3/6/12

Ride Home 3/6: Quakers! Shakers! Boilermakers!

I work on a college campus, but it's not really rambly. It's not really that far to get from one end to the other and the walk from my building to the building that houses my bicycle (there's a whole separate building just to house my bike. It's amazing. Itt has classrooms and offices and stuff, but I'm pretty sure it's mostly for my bike) during the day isn't more than a three minute walk away. Nonetheless, it was just too far, so I decided to take Bikeshare, which is but 45 seconds away. I recognize that this is no Sophie's choice. Whether I walk back to my indoor bike parking near the locker room and showers or whether I take Bikeshare from the nearby station is a kind of choice reserved for only the most spoiled of us. I'm glad to be in that very small subset.
The primary reason I took Bikeshare (aside from the 2 minutes in walking time that I simply did not want to do) was because I was meeting up with some people downtown (including the Official Wife, woo!) for a bikey happy hour and I figured that taking CaBi would give me more options for the second part of the trip. The "more options" basically means Metro, which we ended up taking, but more on that later. (I guess. It's not a "I blog my Metro ride" blog or anything, but I'm willing to branch out.) 
Caution tape. It's back. 
Roughly 7 miles away.

----

#### [Complete the following]
a) In the ride-home post, how far away is the Bikeshare station that the writer chose to use?
b) Say whether each statement agrees with the ride-home post, and give yes or no along with the deciding words from it. (i) The building that houses the writer's bicycle also has classrooms and offices. (ii) The group took a taxi for the second part of the trip. (iii) The walk from the writer's building to the bike building takes more than five minutes.
c) Write out the part of the ride-home post starting at "The primary reason" and ending at "7 miles away.".

----

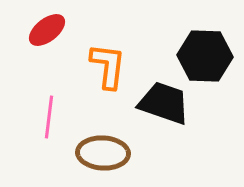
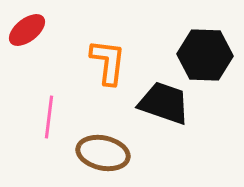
red ellipse: moved 20 px left
black hexagon: moved 1 px up
orange L-shape: moved 4 px up
brown ellipse: rotated 9 degrees clockwise
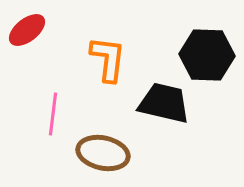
black hexagon: moved 2 px right
orange L-shape: moved 3 px up
black trapezoid: rotated 6 degrees counterclockwise
pink line: moved 4 px right, 3 px up
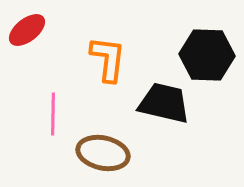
pink line: rotated 6 degrees counterclockwise
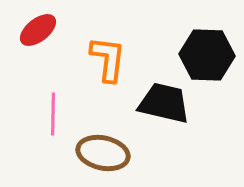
red ellipse: moved 11 px right
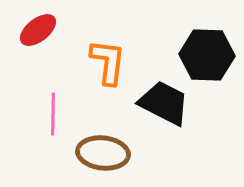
orange L-shape: moved 3 px down
black trapezoid: rotated 14 degrees clockwise
brown ellipse: rotated 6 degrees counterclockwise
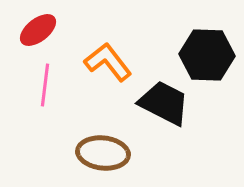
orange L-shape: rotated 45 degrees counterclockwise
pink line: moved 8 px left, 29 px up; rotated 6 degrees clockwise
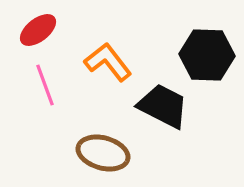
pink line: rotated 27 degrees counterclockwise
black trapezoid: moved 1 px left, 3 px down
brown ellipse: rotated 9 degrees clockwise
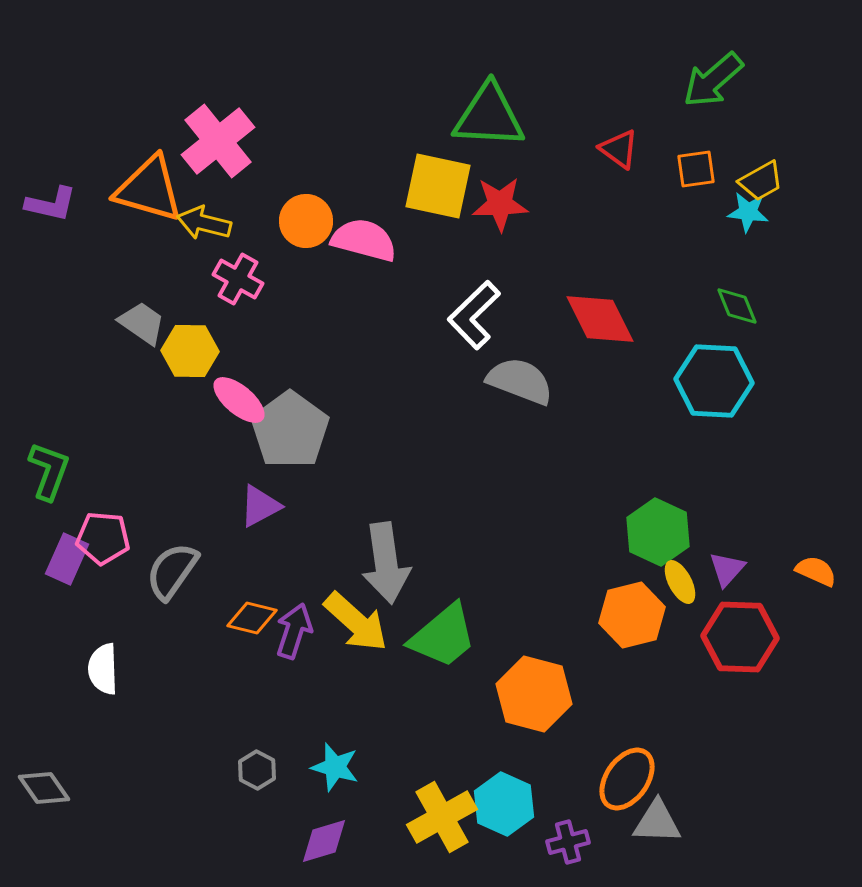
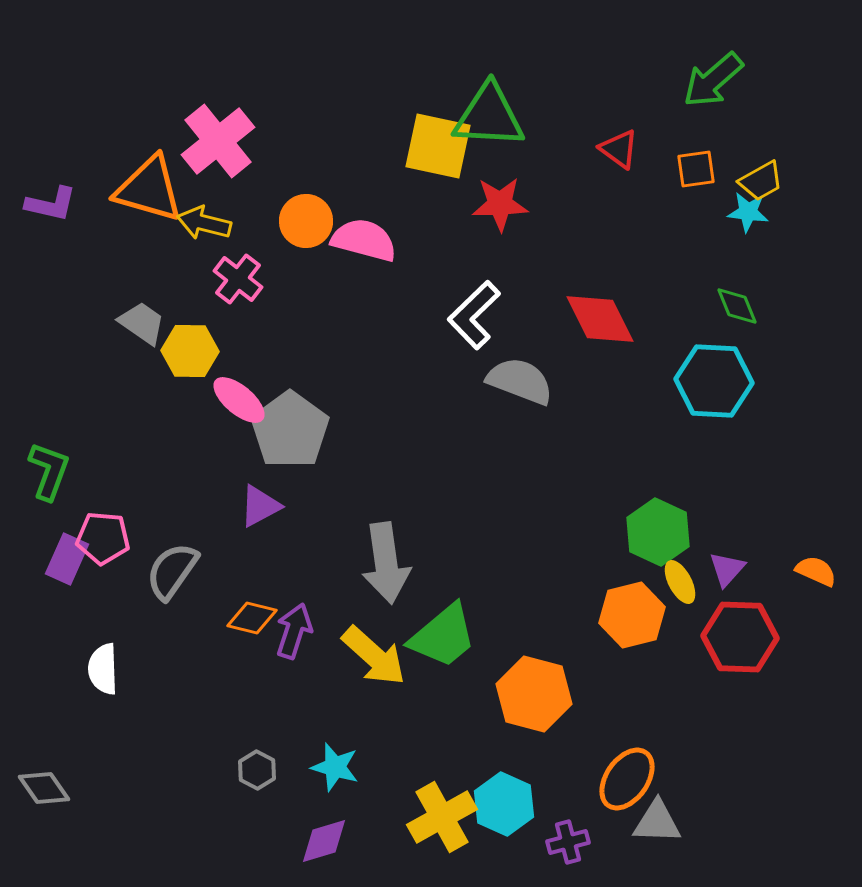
yellow square at (438, 186): moved 40 px up
pink cross at (238, 279): rotated 9 degrees clockwise
yellow arrow at (356, 622): moved 18 px right, 34 px down
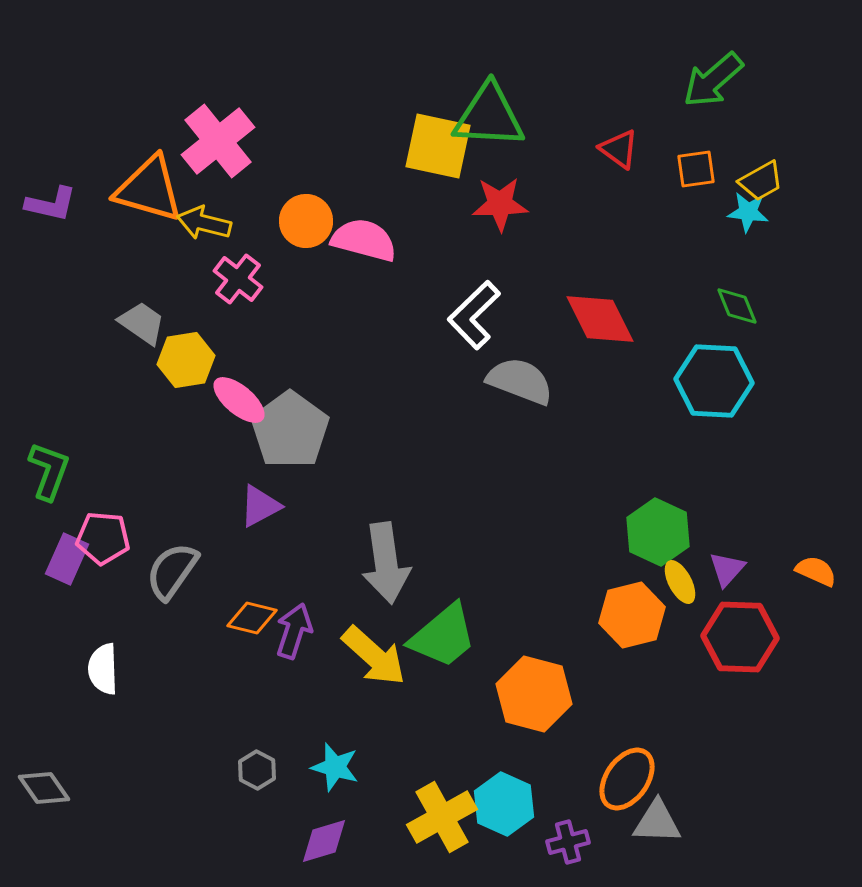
yellow hexagon at (190, 351): moved 4 px left, 9 px down; rotated 10 degrees counterclockwise
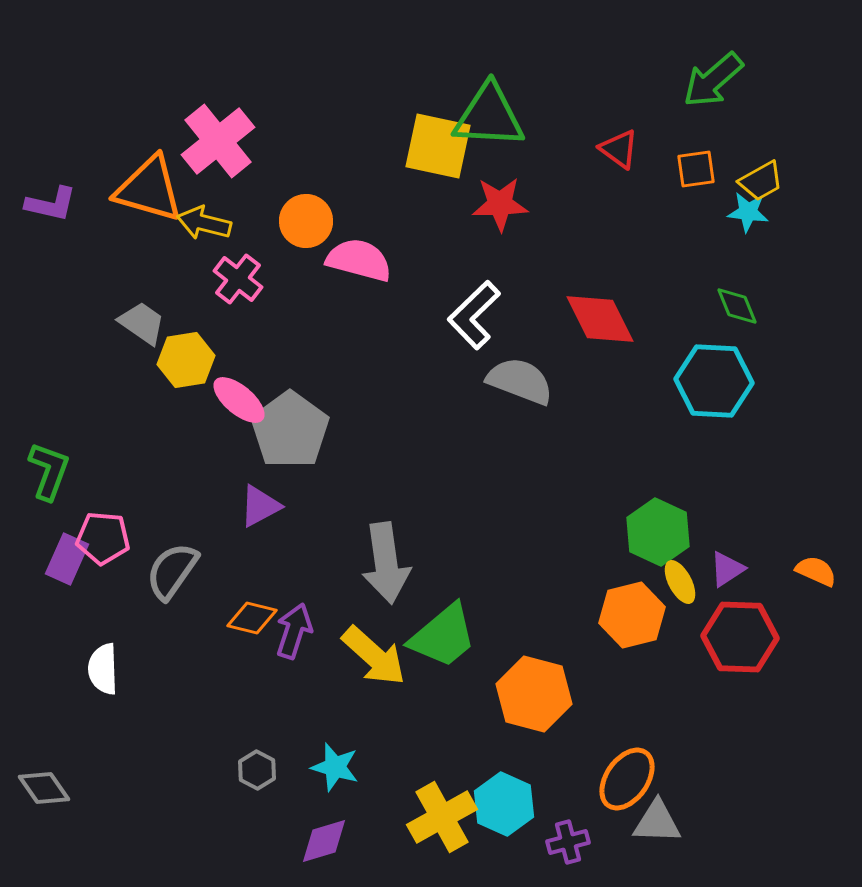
pink semicircle at (364, 240): moved 5 px left, 20 px down
purple triangle at (727, 569): rotated 15 degrees clockwise
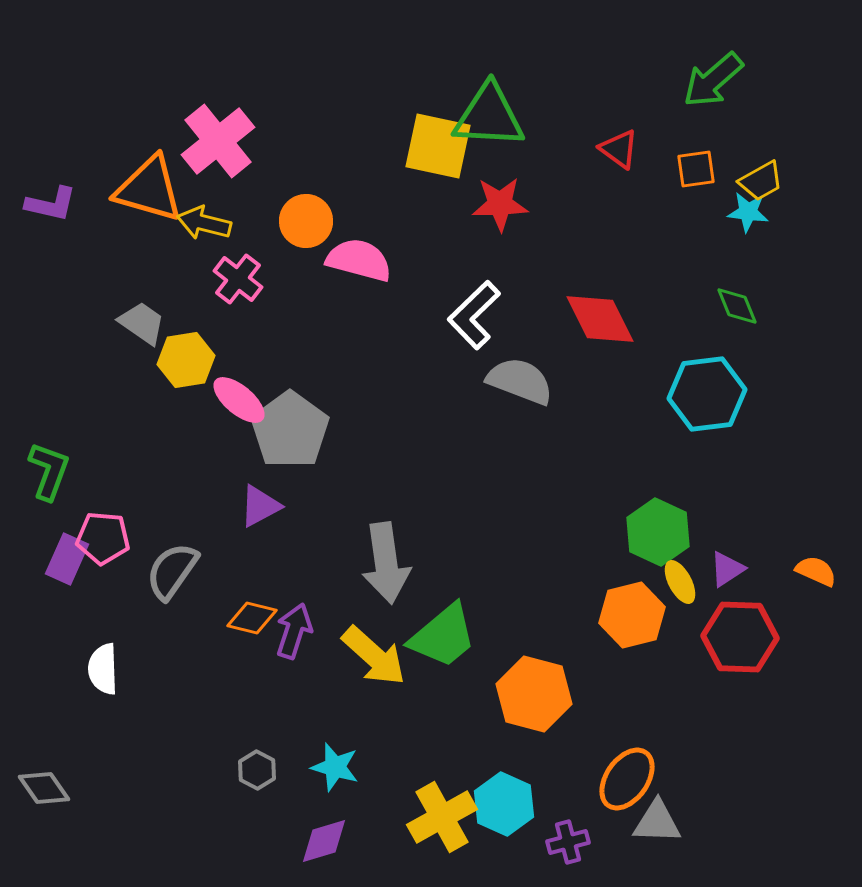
cyan hexagon at (714, 381): moved 7 px left, 13 px down; rotated 10 degrees counterclockwise
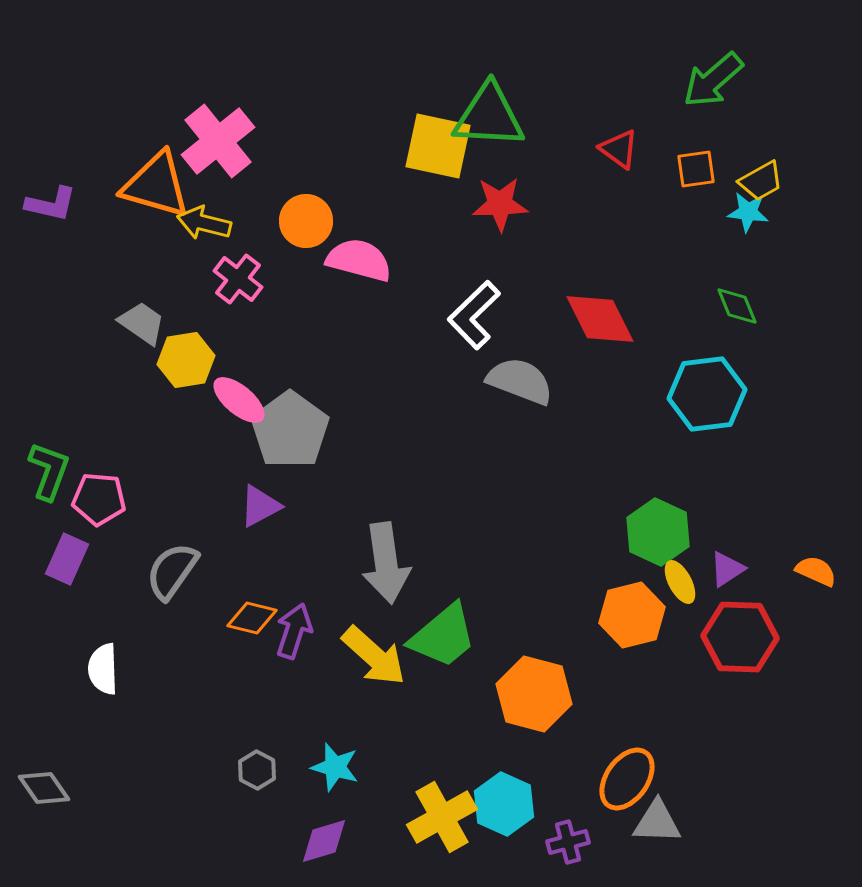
orange triangle at (149, 189): moved 7 px right, 4 px up
pink pentagon at (103, 538): moved 4 px left, 39 px up
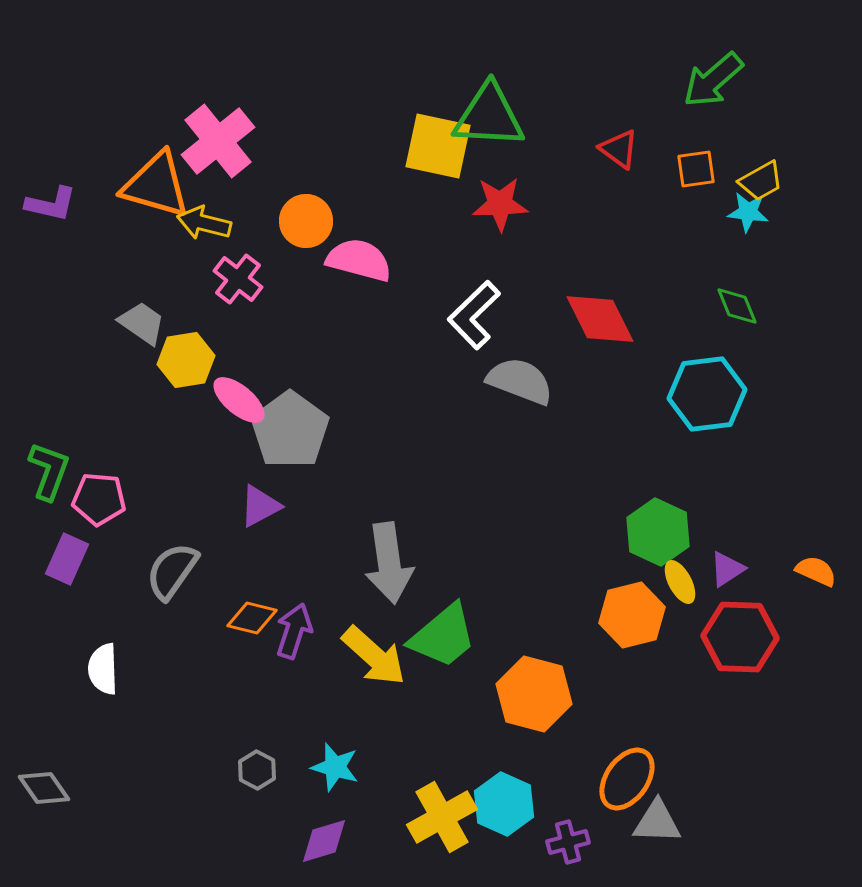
gray arrow at (386, 563): moved 3 px right
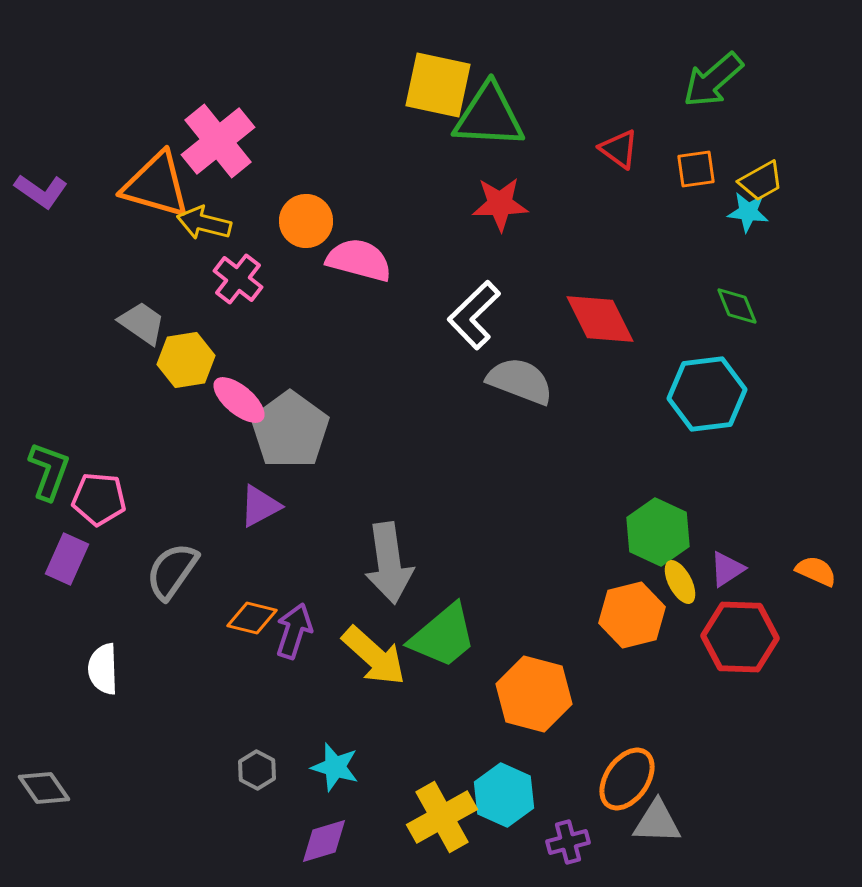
yellow square at (438, 146): moved 61 px up
purple L-shape at (51, 204): moved 10 px left, 13 px up; rotated 22 degrees clockwise
cyan hexagon at (504, 804): moved 9 px up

----

#### [Solved tasks]
a) It is 45 seconds away.

b)
(i) Yes: "classrooms and offices and stuff"
(ii) No: "Metro, which we ended up taking"
(iii) No: "isn't more than a three minute walk away"

c)
The primary reason I took Bikeshare (aside from the 2 minutes in walking time that I simply did not want to do) was because I was meeting up with some people downtown (including the Official Wife, woo!) for a bikey happy hour and I figured that taking CaBi would give me more options for the second part of the trip. The "more options" basically means Metro, which we ended up taking, but more on that later. (I guess. It's not a "I blog my Metro ride" blog or anything, but I'm willing to branch out.) 
Caution tape. It's back. 
Roughly 7 miles away.